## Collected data

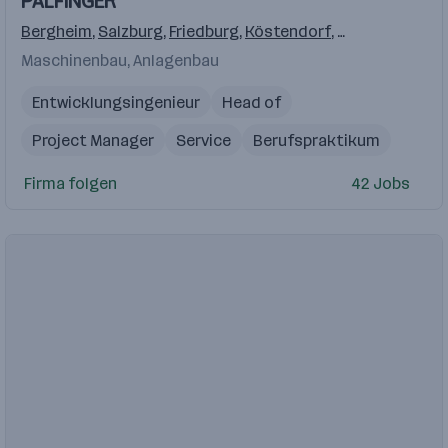
PALFINGER
Videos
Bergheim
,
Salzburg
,
Friedburg
,
Köstendorf
,
Elsbethen/Gla
Maschinenbau, Anlagenbau
Entwicklungsingenieur
Head of
Project Manager
Service
Berufspraktikum
Firma folgen
42 Jobs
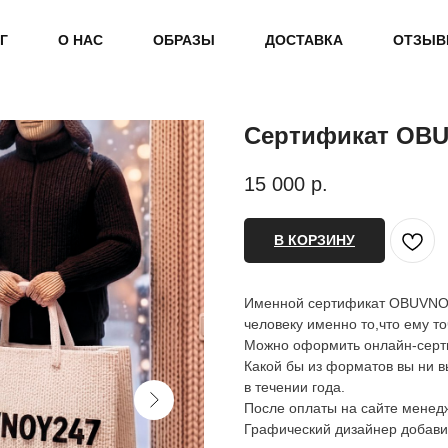
Г
О НАС
ОБРАЗЫ
ДОСТАВКА
ОТЗЫ
Сертификат OB
15 000
р.
В КОРЗИНУ
Именной сертификат OBUVNOY
человеку именно то,что ему то
Можно оформить онлайн-серти
Какой бы из форматов вы ни в
в течении года.
После оплаты на сайте менедж
Графический дизайнер добави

## Exercise aim
Rewrite all the records above, swapping "Project Manager" for "Projektleiter" and keeping everything else the same. Leave the pictures out of your answer.

## Answer to the problem
PALFINGER
Videos
Bergheim
,
Salzburg
,
Friedburg
,
Köstendorf
,
Elsbethen/Gla
Maschinenbau, Anlagenbau
Entwicklungsingenieur
Head of
Projektleiter
Service
Berufspraktikum
Firma folgen
42 Jobs
Г
О НАС
ОБРАЗЫ
ДОСТАВКА
ОТЗЫ
Сертификат OB
15 000
р.
В КОРЗИНУ
Именной сертификат OBUVNOY
человеку именно то,что ему то
Можно оформить онлайн-серти
Какой бы из форматов вы ни в
в течении года.
После оплаты на сайте менедж
Графический дизайнер добави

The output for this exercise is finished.